Paul Farbrace, England's assistant coach, spent a productive period at Headingley, arriving via Kent and Sri Lanka before quickly departing to general regret.

"I once asked Paul Farbrace, when he was coaching at Yorkshire, what he looked for in a young player coming into a first-team environment," Damms says. "He said that he wanted him to look and act as if he belonged. Because if he didn't, you'd only get a shadow of the cricket he is capable of producing.

"If you can get one or two pushing for a professional contract out of every year's intake, that's fantastic. Last year we had five Academy lads playing for England Under-19s. This year we have two and next year we might have only one.

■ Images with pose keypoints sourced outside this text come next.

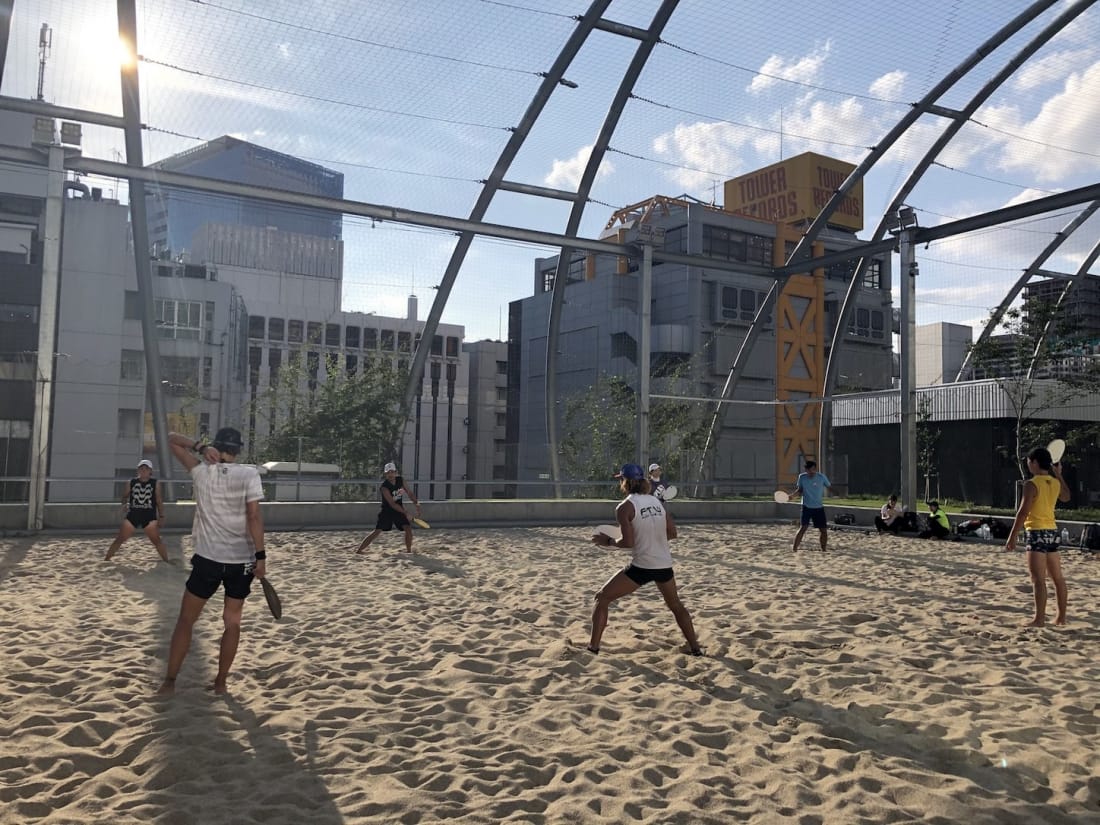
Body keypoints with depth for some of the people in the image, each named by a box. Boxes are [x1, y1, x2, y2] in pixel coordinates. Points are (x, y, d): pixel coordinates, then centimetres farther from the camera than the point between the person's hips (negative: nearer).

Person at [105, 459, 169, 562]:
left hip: (149, 516, -1)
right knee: (120, 538, 0)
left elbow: (159, 501, 3)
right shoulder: (131, 482, 3)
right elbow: (125, 496, 13)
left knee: (156, 540, -8)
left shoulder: (155, 483, 1)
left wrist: (161, 516, -2)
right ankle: (106, 559, 12)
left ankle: (166, 561, 1)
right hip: (133, 515, 1)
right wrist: (124, 504, -9)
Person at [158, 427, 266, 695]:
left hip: (208, 559, 0)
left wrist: (200, 445, -6)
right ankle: (220, 682, 17)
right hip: (242, 561, 0)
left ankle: (170, 681, 16)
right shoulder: (249, 474, -7)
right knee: (232, 622, 13)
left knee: (186, 620, 13)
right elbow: (254, 517, -12)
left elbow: (172, 438, 10)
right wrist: (260, 556, -9)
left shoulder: (203, 471, -2)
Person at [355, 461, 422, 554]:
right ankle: (360, 549, -5)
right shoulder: (384, 487, -24)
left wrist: (416, 503, -5)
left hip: (399, 510, 5)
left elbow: (409, 492, 7)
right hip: (387, 511, -5)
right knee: (377, 531, -11)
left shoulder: (400, 480, -5)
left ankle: (408, 550, 6)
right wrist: (405, 512, -30)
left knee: (408, 528, -9)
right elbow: (392, 504, -27)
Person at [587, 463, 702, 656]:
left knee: (602, 598, 9)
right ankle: (695, 647, 30)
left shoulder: (624, 507, -9)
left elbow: (628, 542, -15)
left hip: (642, 566, -5)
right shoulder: (656, 501, 8)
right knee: (676, 605, 29)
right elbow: (672, 533, 10)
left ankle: (593, 647, 6)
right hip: (664, 565, 6)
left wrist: (608, 541, 1)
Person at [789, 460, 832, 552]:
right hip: (806, 507, -2)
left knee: (824, 530, 3)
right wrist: (792, 495, -9)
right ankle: (795, 549, -12)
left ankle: (824, 549, 21)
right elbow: (800, 490, 6)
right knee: (803, 527, -15)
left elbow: (829, 487, 4)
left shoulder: (822, 477, -5)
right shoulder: (802, 477, -3)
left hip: (819, 507, 2)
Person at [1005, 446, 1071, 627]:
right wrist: (1058, 474, 33)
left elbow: (1023, 512, -17)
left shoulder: (1032, 484, -14)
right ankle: (1061, 617, 22)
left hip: (1037, 532, -8)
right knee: (1057, 577, 14)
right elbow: (1066, 496, 32)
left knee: (1038, 579, -9)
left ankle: (1039, 619, -10)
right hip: (1052, 531, 8)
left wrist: (1012, 536, -14)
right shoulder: (1055, 483, 8)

"But the great thing is that these lads know that if they are good enough, they will get a chance. Matthew bowled that penultimate over against Lancashire last night and he said to us today that he'd learned more in one over than in the previous 12 months. If Galey picks them, he plays them. There's no pecking order. We are one Yorkshire."

"My taxi driver knows I've been watching cricket. "Tell me this," he says, "why couldn't Bresnan nail his yorkers?"

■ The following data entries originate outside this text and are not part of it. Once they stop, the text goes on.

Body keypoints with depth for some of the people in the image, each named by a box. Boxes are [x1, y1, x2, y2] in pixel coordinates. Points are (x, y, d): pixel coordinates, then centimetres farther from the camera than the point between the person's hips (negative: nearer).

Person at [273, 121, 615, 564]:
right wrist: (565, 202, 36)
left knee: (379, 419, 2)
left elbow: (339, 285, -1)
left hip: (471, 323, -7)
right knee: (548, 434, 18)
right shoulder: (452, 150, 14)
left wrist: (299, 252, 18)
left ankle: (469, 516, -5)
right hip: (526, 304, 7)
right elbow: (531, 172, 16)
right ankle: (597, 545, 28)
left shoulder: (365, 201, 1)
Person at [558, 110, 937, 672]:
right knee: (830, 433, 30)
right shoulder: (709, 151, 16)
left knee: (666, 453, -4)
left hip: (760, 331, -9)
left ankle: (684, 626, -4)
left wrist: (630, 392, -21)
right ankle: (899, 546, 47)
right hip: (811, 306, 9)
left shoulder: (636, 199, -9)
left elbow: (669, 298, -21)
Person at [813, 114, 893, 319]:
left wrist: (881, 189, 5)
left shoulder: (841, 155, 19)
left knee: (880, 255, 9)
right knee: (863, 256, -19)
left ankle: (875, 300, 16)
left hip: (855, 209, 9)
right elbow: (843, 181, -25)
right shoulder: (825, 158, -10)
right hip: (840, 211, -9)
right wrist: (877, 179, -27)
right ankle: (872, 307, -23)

But it is not a good day. Yorkshire's Academy lose to Barnsley by eight wickets. The players shake hands. As my taxi draws up to take me back to the train station, Fisher and his players are going through their warm-downs. They seem to be applying themselves to the exercises just as assiduously as if they were preparing to play. Theirs is a professionalism which has nothing to do with money.

Moxon and Damms have perhaps the deepest pool of players in the country. They are determined to make the most of it. It has always seemed that cricket is a part of Yorkshire life unequalled in any other county.

During the New Zealand Test at Headingley, each journalist was given a tea mug. On one side was a village cricket scene. Pastoral kitsch? All Cricketers Great and Small? Maybe. Yet in the county's very many strong cricket clubs, boys like Joe Root who have "got something" want to wear the White Rose almost as passionately as young New Zealanders want to be an All Black. And if they are good enough, they get the chance. Damms, Moxon and Gale see to it.

We are driving back to the station. My taxi driver knows I've been watching cricket but not what I do for a living. "Tell me this," he says, "why couldn't Bresnan nail his yorkers last night?" I murmur something sympathetic. "Anyway," he continues, "at least the weather forecast is good for the Middlesex match."